What happens when the most capable AI models aren't broadly released but reserved for enterprises that can afford premium access?
Anthropic's Project Glasswing is making that a concrete question. The cybersecurity-focused model launched under tight controls: invite-only access, premium pricing, selected partners, and an emphasis on enterprise deployment rather than open availability.
That's a notable departure from how AI tools have mostly been released since 2022. The competitive dynamic has largely pushed companies toward capability-at-commodity-price - OpenAI, Anthropic, and Google cutting access costs to stay ahead of each other. Glasswing suggests a parallel track: top-tier specialized models sold to enterprise clients with access controls and pricing to match.
The Security Case for Restricted Access
Cybersecurity is one of the few domains where the argument for restricting AI access holds up under real scrutiny.
A model capable enough to help security teams find vulnerabilities, analyze malware, and build defensive tools is the same model that could help attackers do those things. The dual-use problem is built into the domain. Giving anyone with a credit card access to a world-class offensive security AI is a different risk calculation than giving them access to a writing or summarization tool.

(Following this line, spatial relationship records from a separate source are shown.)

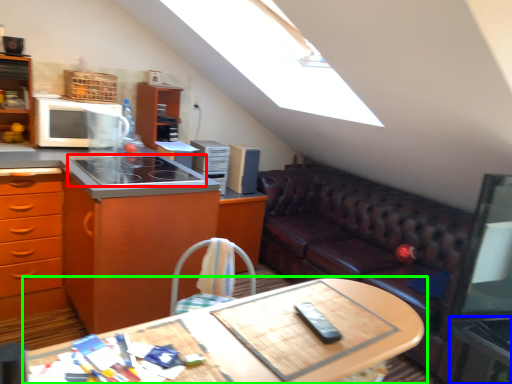
Question: Based on their relative distances, which object is nearer to gas stove (highlighted by a red box)? Choose from side table (highlighted by a blue box) and table (highlighted by a green box).

Choices:
 (A) side table
 (B) table

Answer: (B)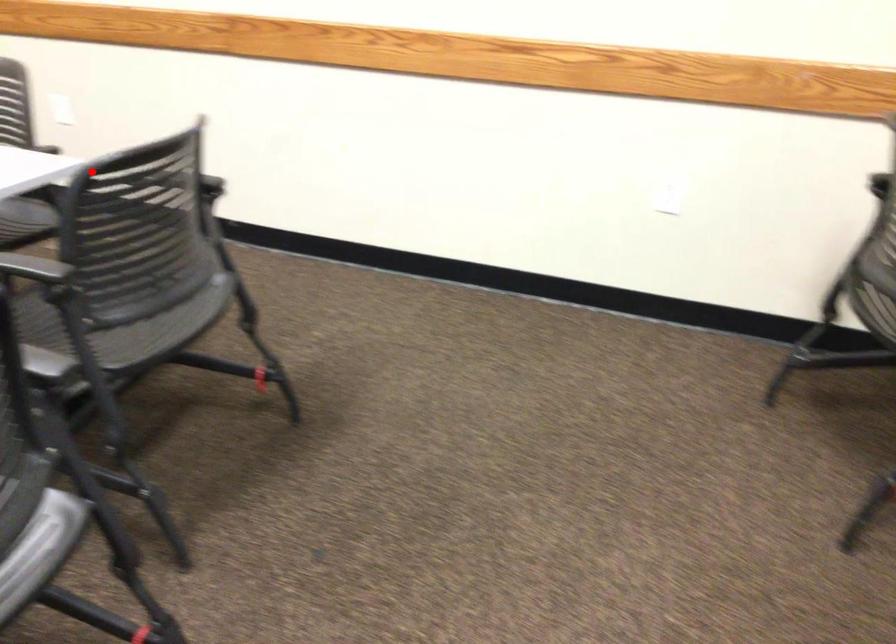
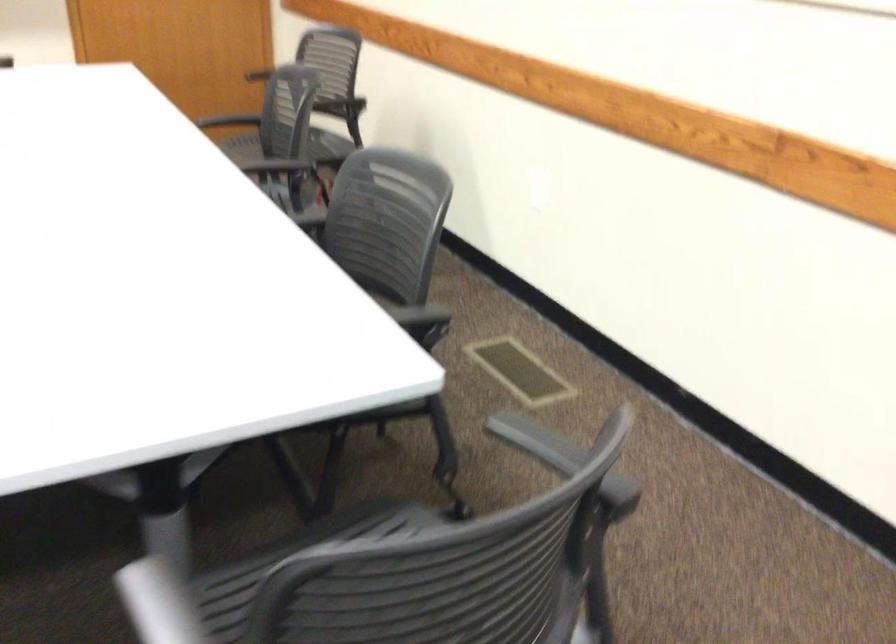
Find the pixel in the second image that matches the highlighted location in the first image.

(293, 560)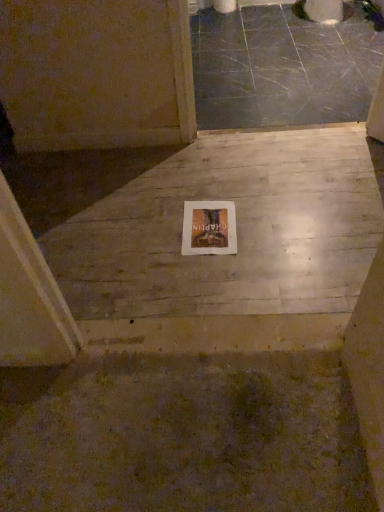
I want to click on free spot in front of wooden book at center, so click(x=216, y=275).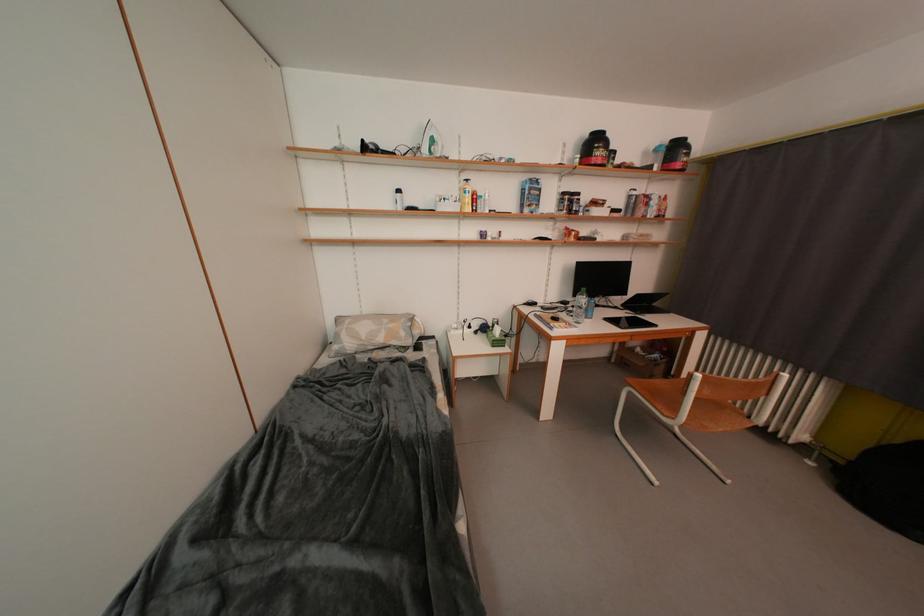
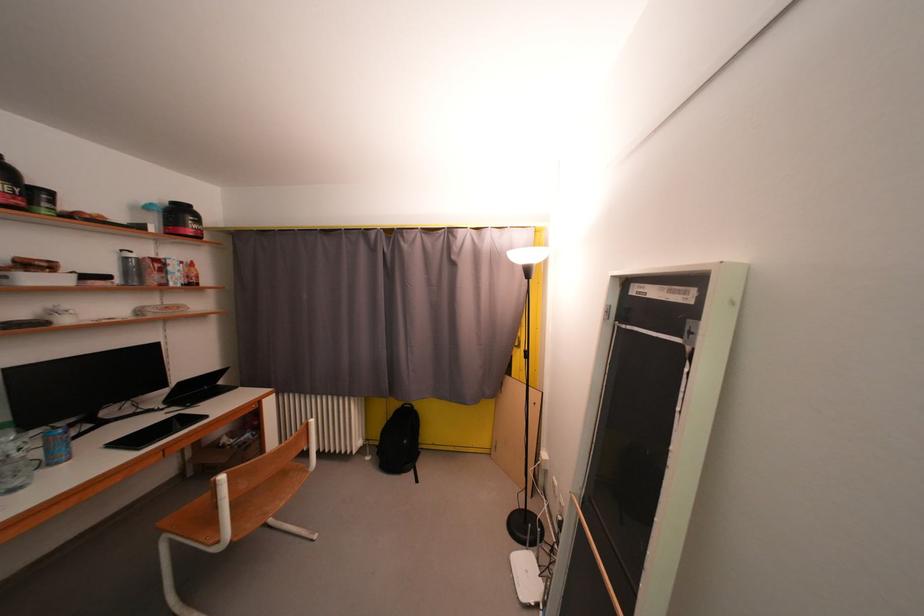
Locate, in the second image, the point that corresponds to (588,323) in the first image.

(25, 487)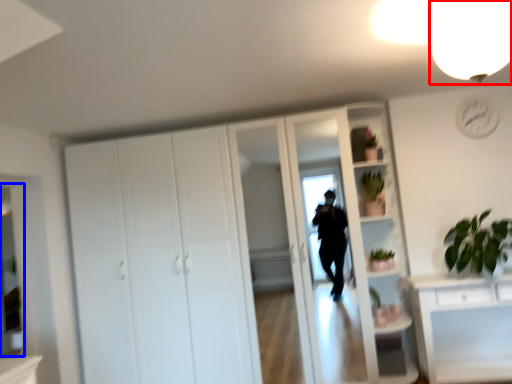
Question: Which point is further to the camera, light fixture (highlighted by a red box) or mirror (highlighted by a blue box)?

Choices:
 (A) light fixture
 (B) mirror

Answer: (B)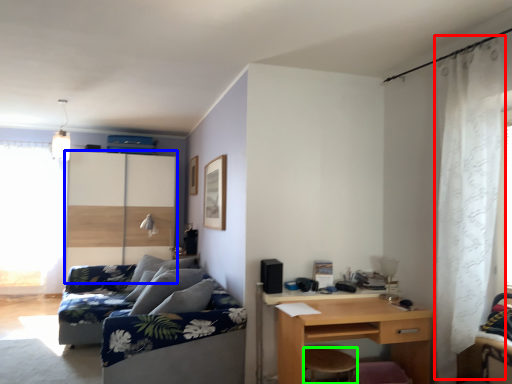
Question: Estimate the real-world distances between objects in this image. Which object is farther from curtain (highlighted by a red box), screen door (highlighted by a blue box) or stool (highlighted by a green box)?

Choices:
 (A) screen door
 (B) stool

Answer: (A)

Anthropic's controls on Glasswing - selected partners, verified use cases, enterprise contracts - create accountability layers that open access wouldn't. Whether that's enough to prevent misuse is a legitimate debate, but the logic isn't just commercially convenient. It's a reasonable response to a genuine problem.
Specialized AI Going Behind Paywalls
The counterargument is access concentration. If the most capable specialized models go to large enterprises first at premium prices, smaller security teams - at mid-market companies, nonprofits, government agencies with constrained budgets - are left working with less capable tools.
In security, that gap has real consequences. A smaller team using a weaker model might miss what a larger competitor's enterprise model would catch. The divide between well-resourced and under-resourced security operations could widen if AI capability becomes another thing money buys.
Glasswing may also preview how frontier AI companies monetize their most capable models going forward: commodity pricing for general-purpose AI, premium restricted access for highly capable specialized models in sensitive domains. Every enterprise software category eventually moves toward tiered pricing. The question for practitioners is whether Glasswing's invite-only access opens up over time and at what cost. The broader question is whether this pattern becomes the template for future releases in legal AI, medical AI, and financial AI - domains where the dual-use concern and liability exposure are similarly high.
The "AI for everyone" framing that drove the 2022-2024 wave is quietly giving way to something more stratified.